What is needed.
Extend the essay about a bicycle pilgrimage across France, picking up right after its final sentence.

Provided passage.
What had I gotten myself into?
75 kilometers in for the day and I was nowhere near done, now pushing my bike up a hill through the heat. And it all seemed like such a romantic idea back in the planning stages. I was tired and hot and frankly questioning some personal choices that had led to this. I was on a mission, a pilgrimage of sorts, to reach the other side of France and the Atlantic. But when I got across the country and to the top of this hill, was any of this going to be worth it?
Since probably the dawn of human history, humans have been drawn in by the idea of pilgrimage. According to Wikipedia, a trusted source, a pilgrimage is a journey of some moral or spiritual significance typically ending at a some sort of holy place. Muslims, Jews, Christians, Buddhists, Hindus have been in on the pilgrimage gig for the past umpteen thousand years. Usually there’s a great deal of pain and sacrifice involved in getting to these places. It’s never as simple as taking a nice air conditioned bus.
So why do people embark on these journeys of voluntary privation? Some do it as a penance. Some to earn a place in the after life. Others do it because there’s actually no other means of transport to get from where they are to where they want to be.

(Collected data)
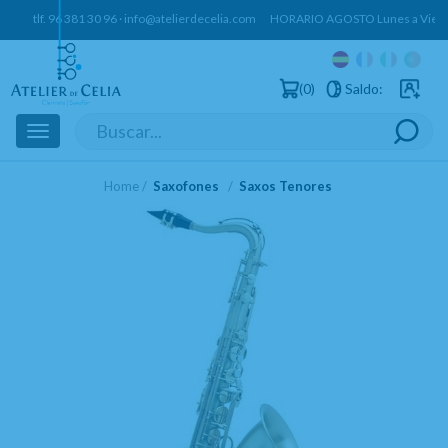
tlf.
96 381 30 96
·
info@atelierdecelia.com
HORARIO AGOSTO Lunes a Vierne
0
Saldo:
Usuarios 
Toggle
navigation
Home
Saxofones
Saxos Tenores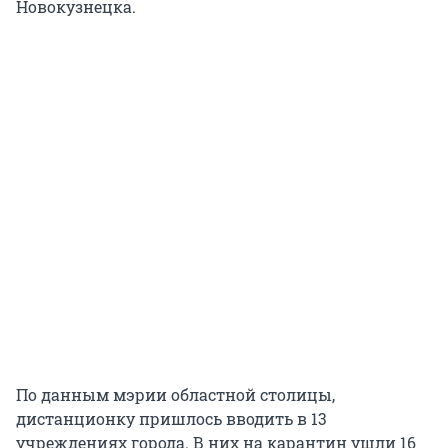
Новокузнецка.
По данным мэрии областной столицы,
дистанционку пришлось вводить в 13
учреждениях города. В них на карантин ушли 16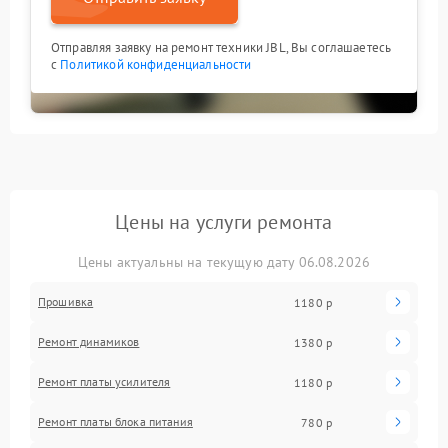
Отправляя заявку на ремонт техники JBL, Вы соглашаетесь
с
Политикой конфиденциальности
Цены на услуги ремонта
Цены актуальны на текущую дату 06.08.2026
Прошивка
1180 р
Ремонт динамиков
1380 р
Ремонт платы усилителя
1180 р
Ремонт платы блока питания
780 р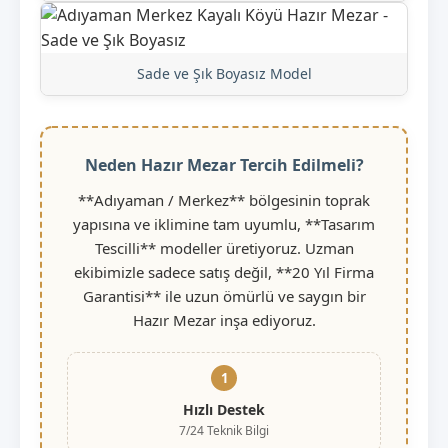
Sade ve Şık Boyasız Model
Neden Hazır Mezar Tercih Edilmeli?
**Adıyaman / Merkez** bölgesinin toprak
yapısına ve iklimine tam uyumlu, **Tasarım
Tescilli** modeller üretiyoruz. Uzman
ekibimizle sadece satış değil, **20 Yıl Firma
Garantisi** ile uzun ömürlü ve saygın bir
Hazır Mezar inşa ediyoruz.
1
Hızlı Destek
7/24 Teknik Bilgi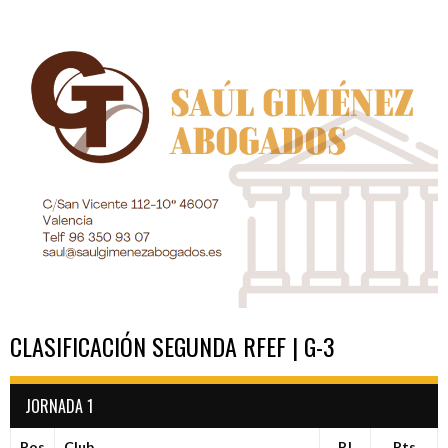
ENTRADAS
CLASIFICACIÓN SEGUNDA RFEF | G-3
JORNADA 1
Pos
Club
PJ
Pts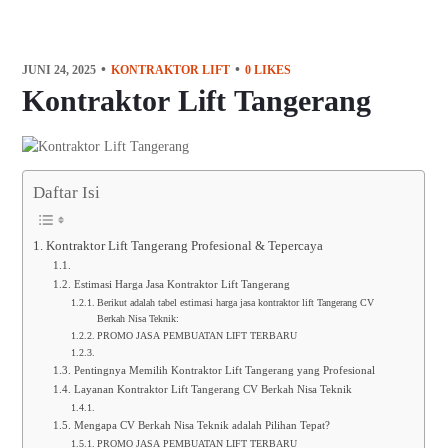
JUNI 24, 2025
KONTRAKTOR LIFT
0
LIKES
Kontraktor Lift Tangerang
Daftar Isi
Kontraktor Lift Tangerang Profesional & Tepercaya
Estimasi Harga Jasa Kontraktor Lift Tangerang
Berikut adalah tabel estimasi harga jasa kontraktor lift Tangerang CV
Berkah Nisa Teknik:
PROMO JASA PEMBUATAN LIFT TERBARU
Pentingnya Memilih Kontraktor Lift Tangerang yang Profesional
Layanan Kontraktor Lift Tangerang CV Berkah Nisa Teknik
Mengapa CV Berkah Nisa Teknik adalah Pilihan Tepat?
PROMO JASA PEMBUATAN LIFT TERBARU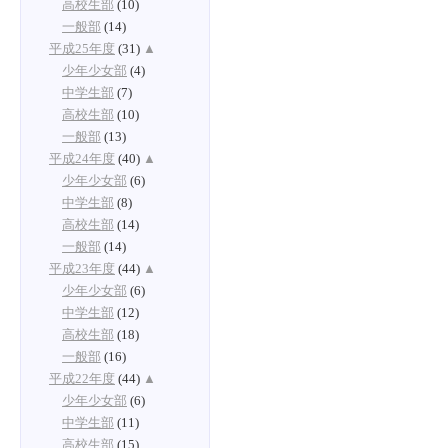
高校生部
(10)
一般部
(14)
平成25年度
(31)
▲
少年少女部
(4)
中学生部
(7)
高校生部
(10)
一般部
(13)
平成24年度
(40)
▲
少年少女部
(6)
中学生部
(8)
高校生部
(14)
一般部
(14)
平成23年度
(44)
▲
少年少女部
(6)
中学生部
(12)
高校生部
(18)
一般部
(16)
平成22年度
(44)
▲
少年少女部
(6)
中学生部
(11)
高校生部
(15)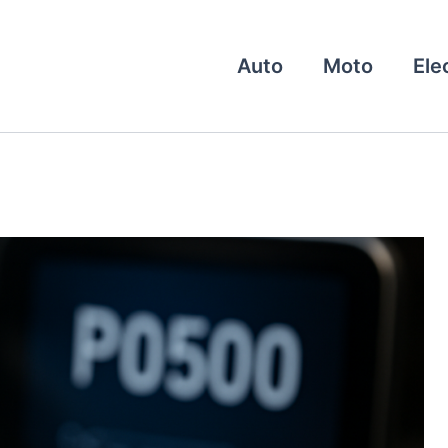
Auto
Moto
Ele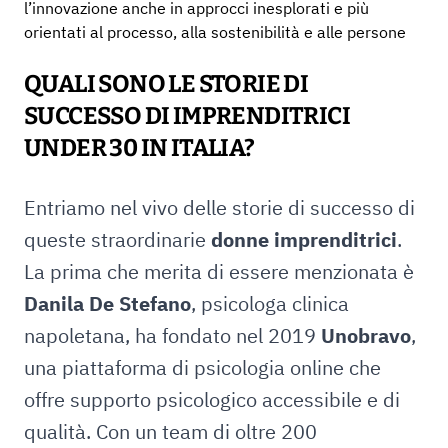
l’innovazione anche in approcci inesplorati e più
orientati al processo, alla sostenibilità e alle persone
QUALI SONO LE STORIE DI
SUCCESSO DI IMPRENDITRICI
UNDER 30 IN ITALIA?
Entriamo nel vivo delle storie di successo di
queste straordinarie
donne imprenditrici
.
La prima che merita di essere menzionata è
Danila De Stefano
, psicologa clinica
napoletana, ha fondato nel 2019
Unobravo
,
una piattaforma di psicologia online che
offre supporto psicologico accessibile e di
qualità. Con un team di oltre 200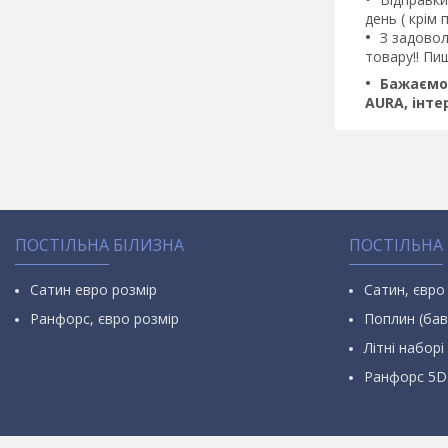
день ( крім
З задовол
товару!! Пи
Бажаємо 
AURA, інт
ПОСТІЛЬНА БІЛИЗНА
ПОСТІЛЬНА
Сатин евро розмір
Сатин, євро
Ранфорс, євро розмір
Поплин (бав
Літні наборі 
Ранфорс 5D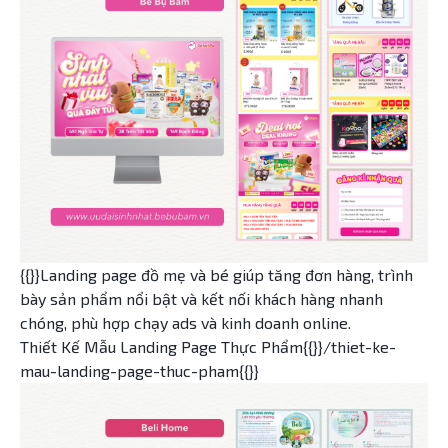
{{}}Landing page đồ mẹ và bé giúp tăng đơn hàng, trình
bày sản phẩm nổi bật và kết nối khách hàng nhanh
chóng, phù hợp chạy ads và kinh doanh online.
Thiết Kế Mẫu Landing Page Thực Phẩm{{}}/thiet-ke-
mau-landing-page-thuc-pham{{}}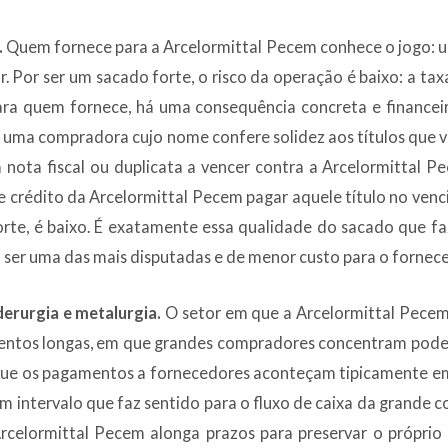
.
Quem fornece para a Arcelormittal Pecem conhece o jogo: 
 Por ser um sacado forte, o risco da operação é baixo: a taxa
Para quem fornece, há uma consequência concreta e financeir
uma compradora cujo nome confere solidez aos títulos que v
ota fiscal ou duplicata a vencer contra a Arcelormittal Pe
 de crédito da Arcelormittal Pecem pagar aquele título no venc
te, é baixo. É exatamente essa qualidade do sacado que faz
 ser uma das mais disputadas e de menor custo para o fornece
erurgia e metalurgia.
O setor em que a Arcelormittal Pecem 
entos longas, em que grandes compradores concentram poder
ue os pagamentos a fornecedores aconteçam tipicamente em 
um intervalo que faz sentido para o fluxo de caixa da grande 
celormittal Pecem alonga prazos para preservar o próprio c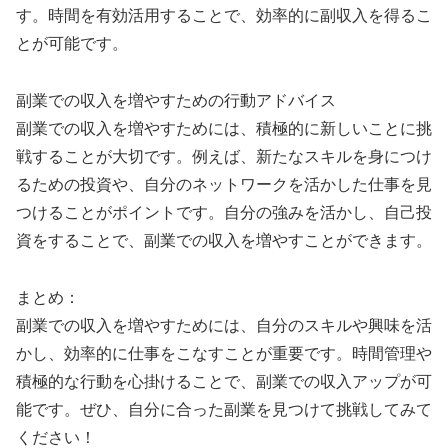
す。時間を有効活用することで、効率的に副収入を得るこ
とが可能です。
副業での収入を増やすための行動アドバイス
副業での収入を増やすためには、積極的に新しいことに挑
戦することが大切です。例えば、新たなスキルを身につけ
るための投資や、自分のネットワークを活かした仕事を見
つけることがポイントです。自分の強みを活かし、自己投
資をすることで、副業での収入を増やすことができます。
まとめ：
副業での収入を増やすためには、自分のスキルや興味を活
かし、効率的に仕事をこなすことが重要です。時間管理や
積極的な行動を心掛けることで、副業での収入アップが可
能です。ぜひ、自分に合った副業を見つけて挑戦してみて
ください！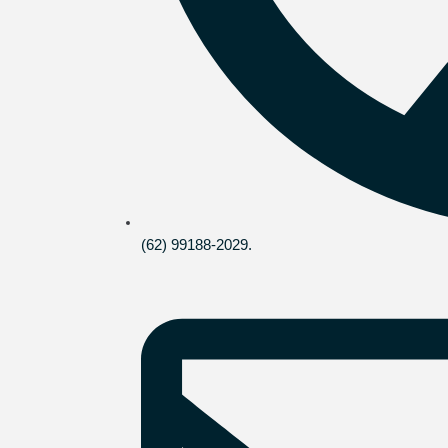
(62) 99188-2029.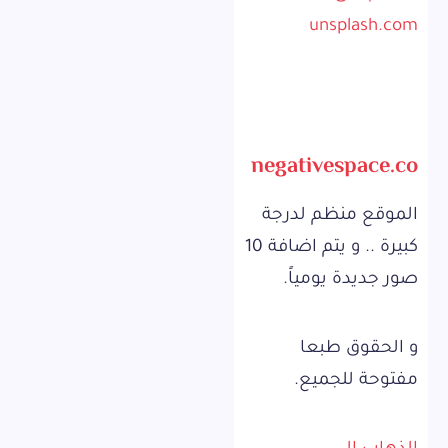
unsplash.com
negativespace.co
الموقع منظم لدرجة
كبيرة .. و يتم اضافة 10
صور جديدة يومياً.
و الحقوق طبعا
مفتوحة للجميع.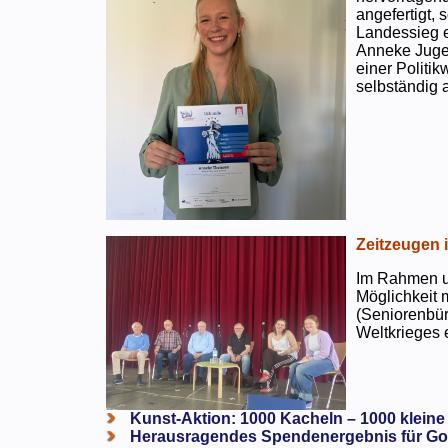
angefertigt,
Landessieg e
Anneke Jugen
einer Politi
selbständig a
Zeitzeugen 
Im Rahmen un
Möglichkeit 
(Seniorenbür
Weltkrieges e
Kunst-Aktion: 1000 Kacheln – 1000 kleine
Herausragendes Spendenergebnis für Go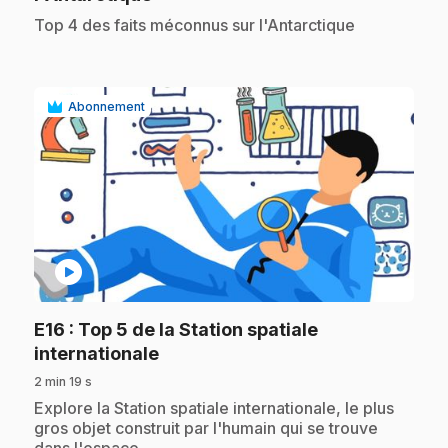
.
Top 4 des faits méconnus sur l'Antarctique
Abonnement
play_circle
E16
: Top 5 de la Station spatiale
.
internationale
2 min 19 s
.
Explore la Station spatiale internationale, le plus
gros objet construit par l'humain qui se trouve
dans l'espace.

Exercise output.
Us modern secularist types don’t really have anything that is the equivalent, so we make things up. I had decided to bike across France from the Mediterranean to the Atlantic as a kind of secular pilgrimage. It would help me learn French better, I would see the sights more intimately, I would get in shape, and I would make up for all that cheese-soaked partying I had been doing. But mostly, I wanted to feel like I had earned some badge of honor; that warm feeling in the gut that comes from having achieved something.
In the middle of that impossible hill in the exact center of my journey, all these reasons seemed dumb. It seemed like I, and real pilgrims, just liked to go looking for trouble. This may be unwise. But maybe the payoff in the end makes it all worth the pain? Or maybe we should have just stayed our asses at home and worshiped at the perfectly nice church right down the block? I tried to find an answer for myself within the evidence of my experience; and also, of course, on Wikipedia.
On the way towards answering this question for myself, I became intimate with another pilgrim, one way tougher than I and long dead. In 1662 Pierre-Paul Riquet, at the tender young age of 63 and after a prosperous and no doubt evil life as a royal tax collector, set out on a personal quest to build a canal that would connect the Atlantic Ocean and the Mediterranean Sea. This was a dream held as far back as the Romans that had been looked into and abandoned several times over as wildly impractical. Key obstacles were the route and source of the waters – the rivers of western France flooded too violently to be used for either; and the money – the project was estimated to cost more than the Louis XIV government was spending in one entire year at that time (and those guys were ballers).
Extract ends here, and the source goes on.